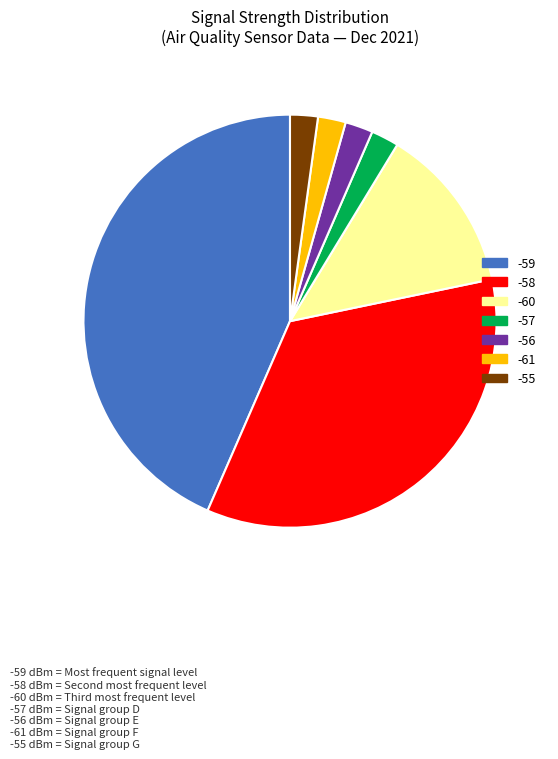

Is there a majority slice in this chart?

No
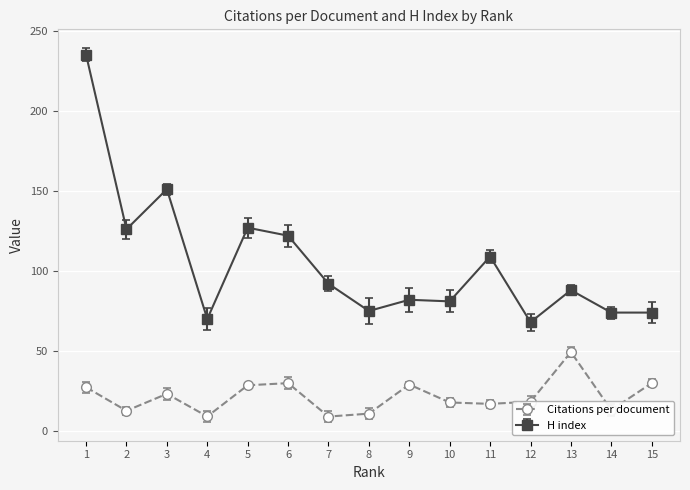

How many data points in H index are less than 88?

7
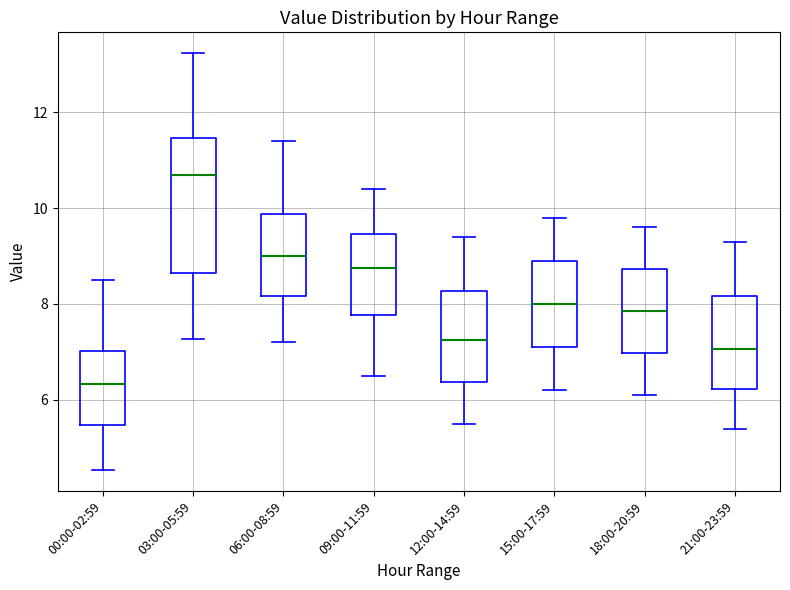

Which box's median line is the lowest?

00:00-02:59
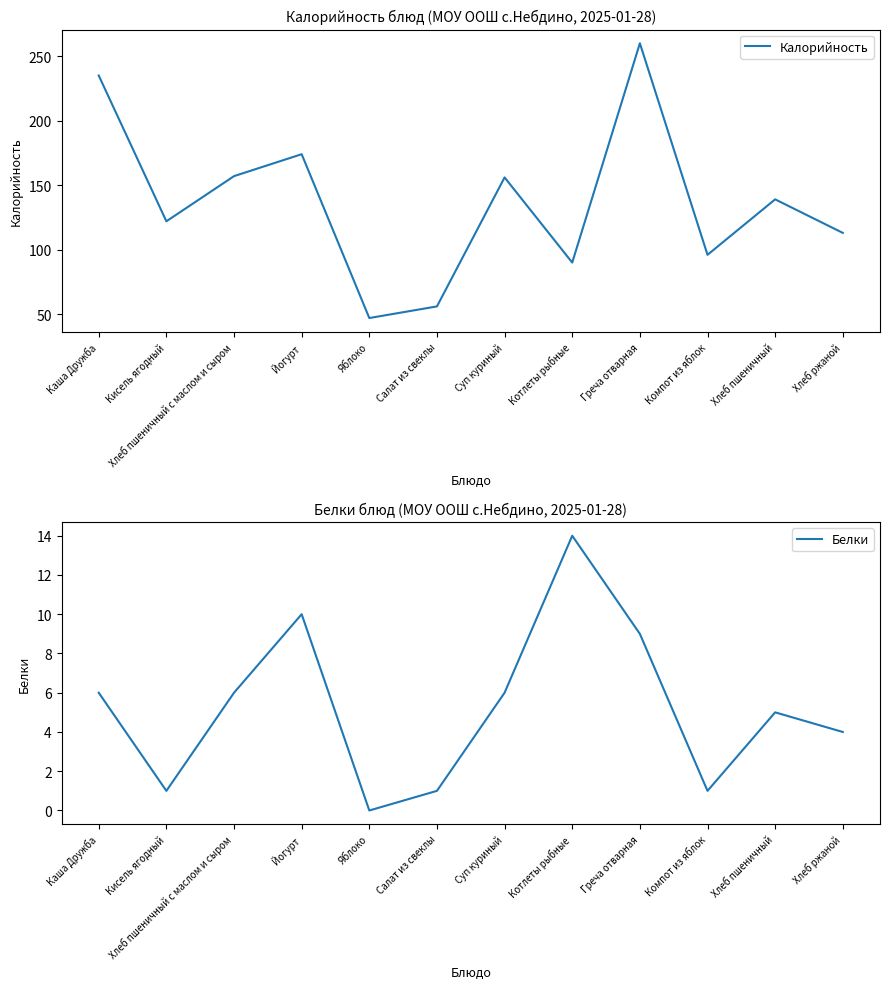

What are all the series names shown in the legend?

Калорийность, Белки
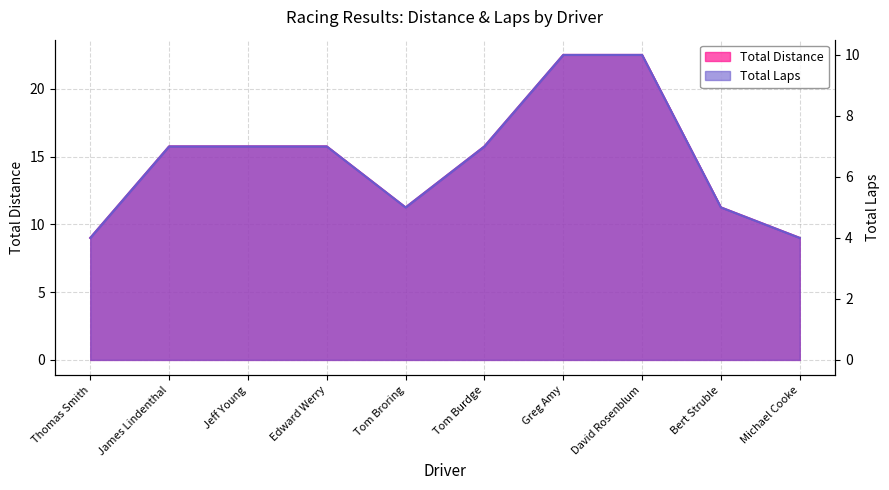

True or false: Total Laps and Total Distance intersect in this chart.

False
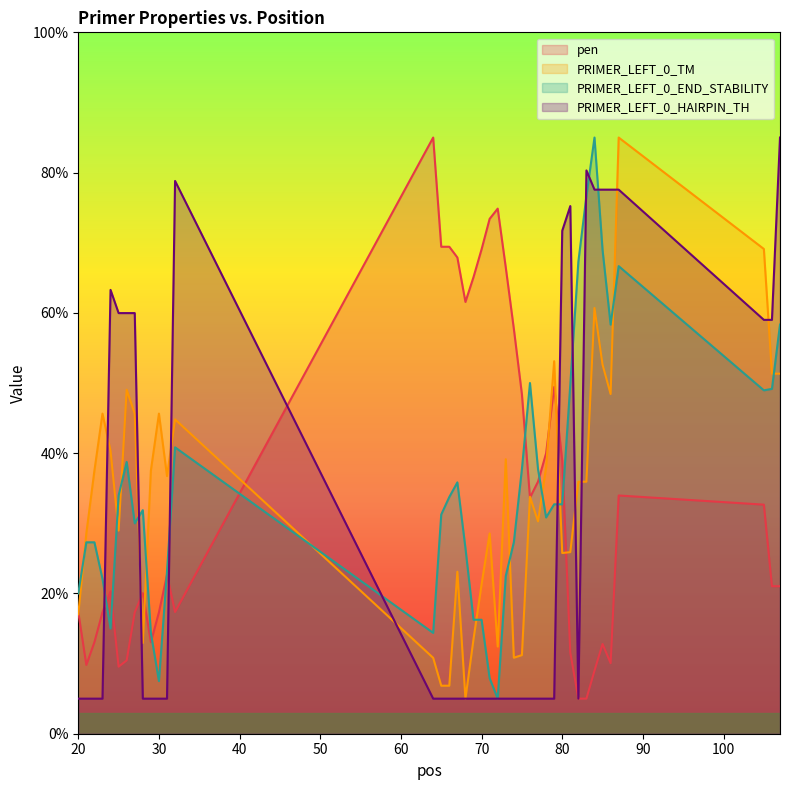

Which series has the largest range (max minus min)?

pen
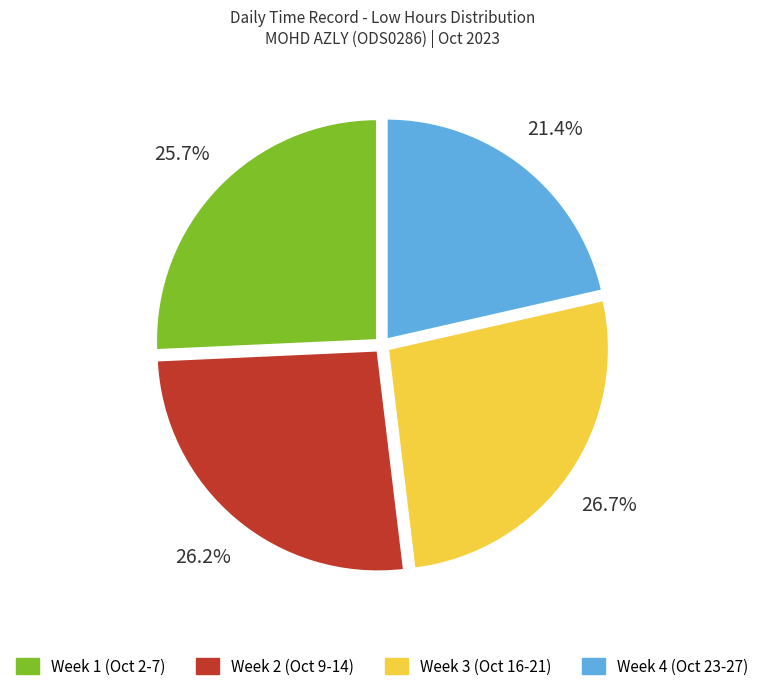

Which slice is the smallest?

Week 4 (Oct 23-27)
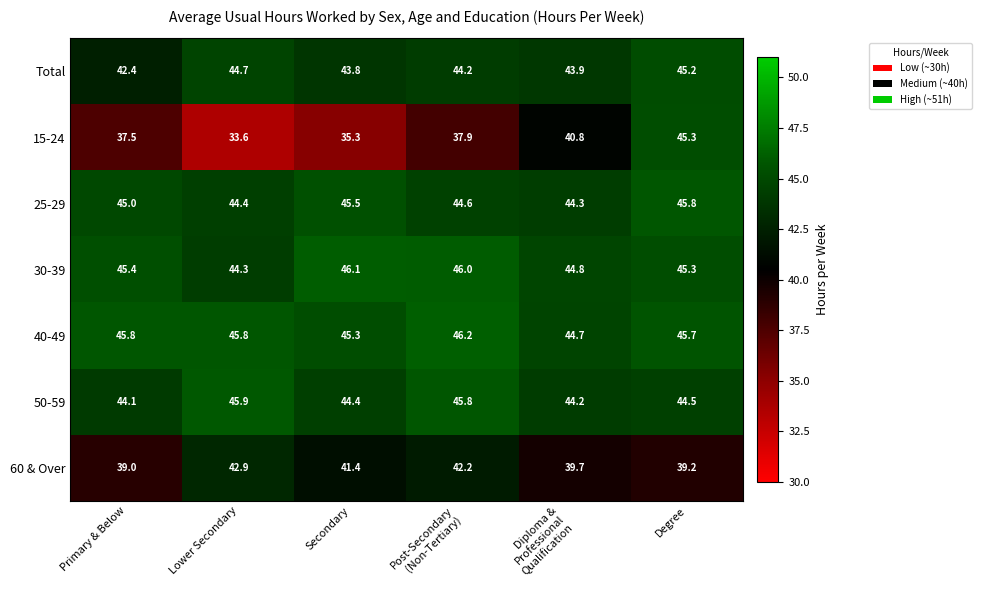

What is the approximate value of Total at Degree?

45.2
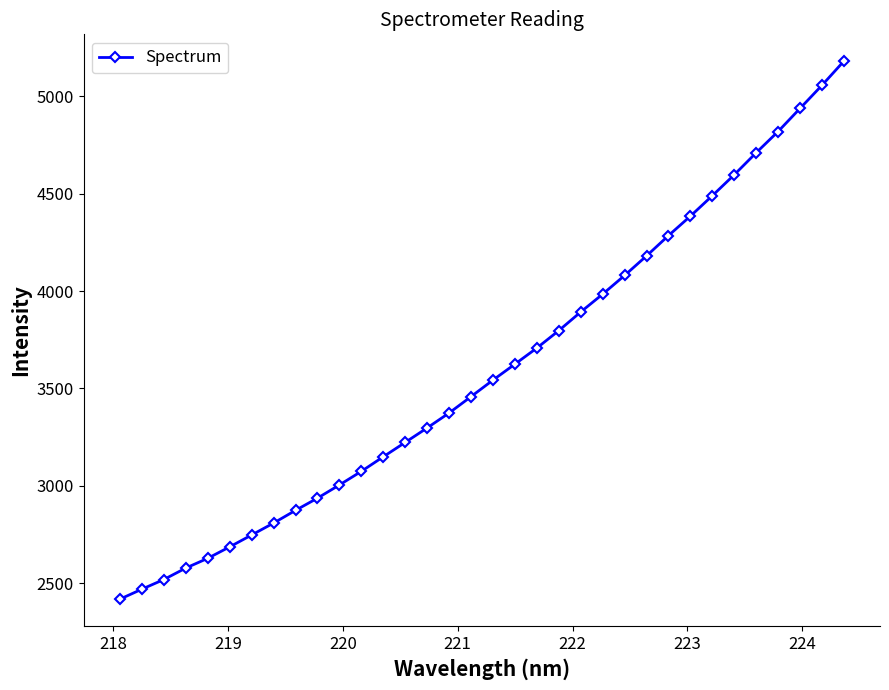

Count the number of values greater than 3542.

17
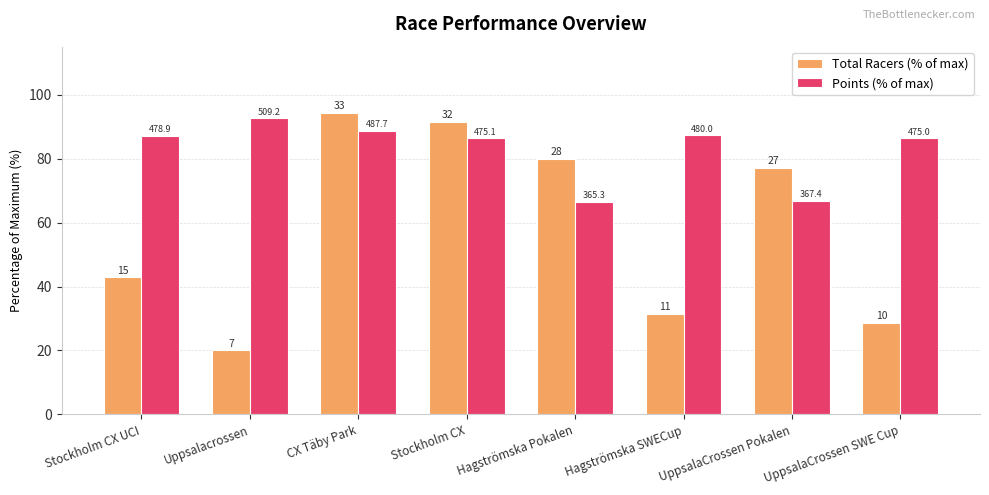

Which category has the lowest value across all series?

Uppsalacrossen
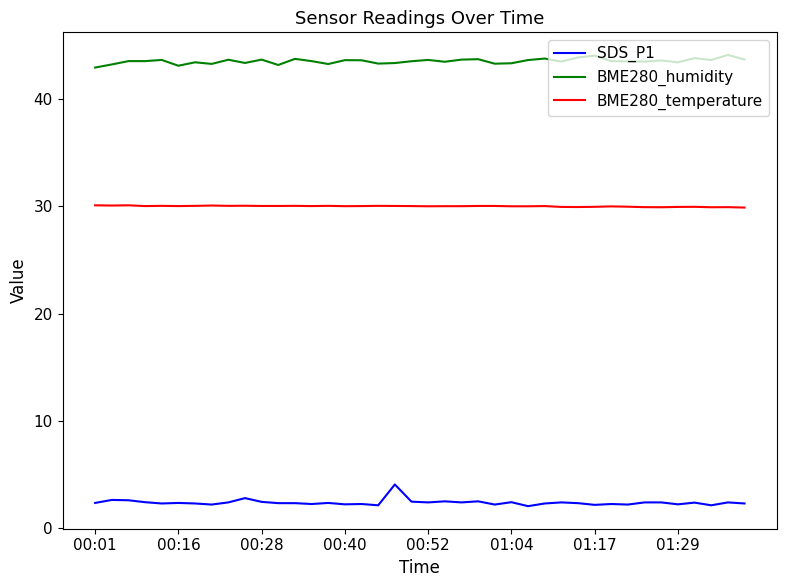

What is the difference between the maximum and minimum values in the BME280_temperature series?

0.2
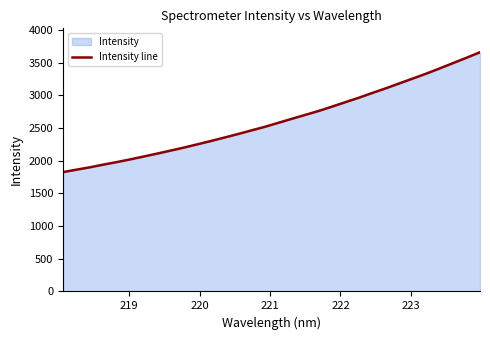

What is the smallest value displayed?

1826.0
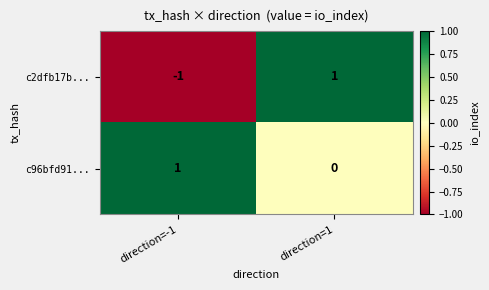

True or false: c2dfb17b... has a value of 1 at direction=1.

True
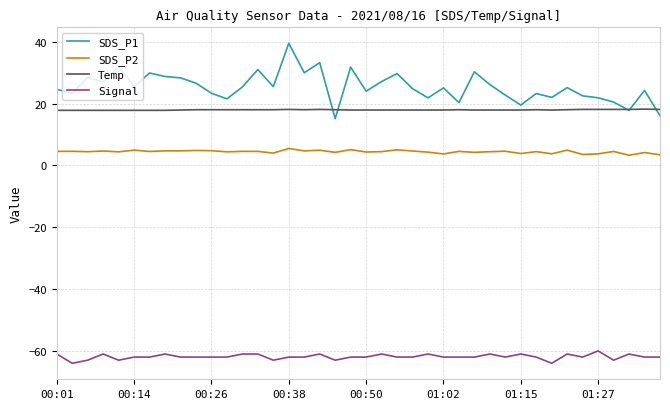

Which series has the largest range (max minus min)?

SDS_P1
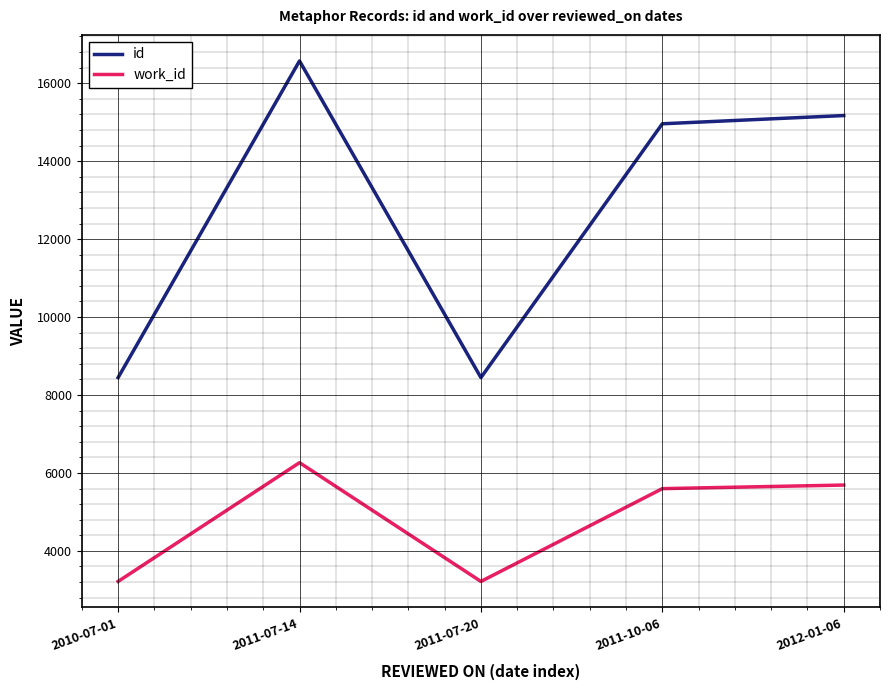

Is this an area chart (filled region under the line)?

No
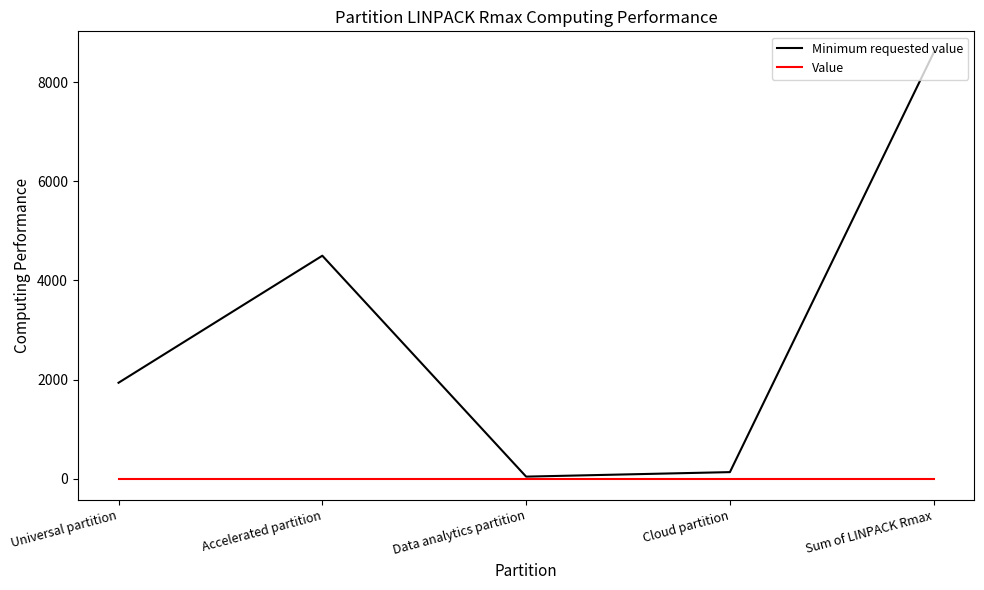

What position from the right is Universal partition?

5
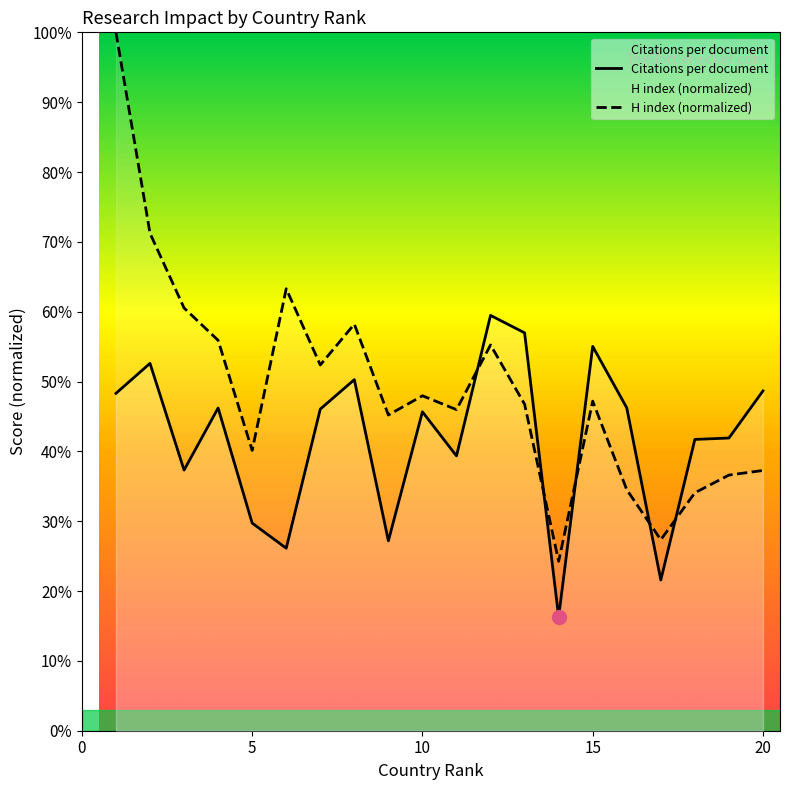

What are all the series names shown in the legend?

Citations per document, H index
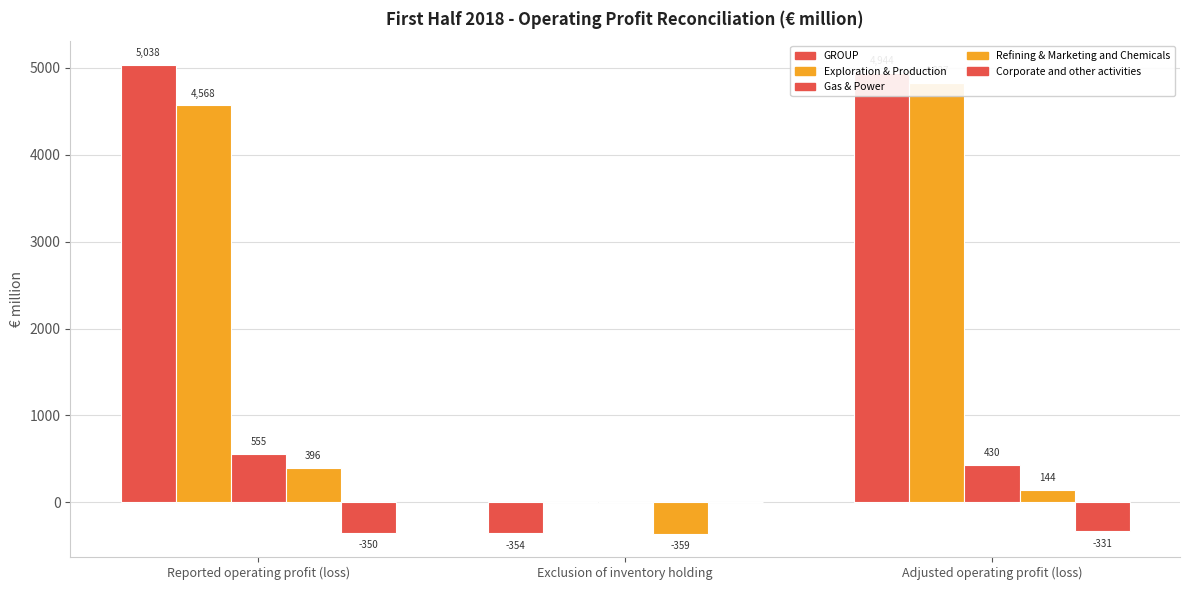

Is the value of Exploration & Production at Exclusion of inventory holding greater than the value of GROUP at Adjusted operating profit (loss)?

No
****
■ **Task goal**
Please copy all of the data above word for word, leaving out the pictures.

■ **Exercise output**
Is there a majority slice in this chart?

No

How many data points in H index are less than 88?

7

Which box's median line is the lowest?

00:00-02:59

What are all the series names shown in the legend?

Калорийность, Белки

True or false: Total Laps and Total Distance intersect in this chart.

False

Which series has the largest range (max minus min)?

pen

Which slice is the smallest?

Week 4 (Oct 23-27)

What is the approximate value of Total at Degree?

45.2

Count the number of values greater than 3542.

17

Which category has the lowest value across all series?

Uppsalacrossen

What is the difference between the maximum and minimum values in the BME280_temperature series?

0.2

What is the smallest value displayed?

1826.0

True or false: c2dfb17b... has a value of 1 at direction=1.

True

Which series has the largest range (max minus min)?

SDS_P1

Is this an area chart (filled region under the line)?

No

What position from the right is Universal partition?

5

What are all the series names shown in the legend?

Citations per document, H index

Is the value of Exploration & Production at Exclusion of inventory holding greater than the value of GROUP at Adjusted operating profit (loss)?

No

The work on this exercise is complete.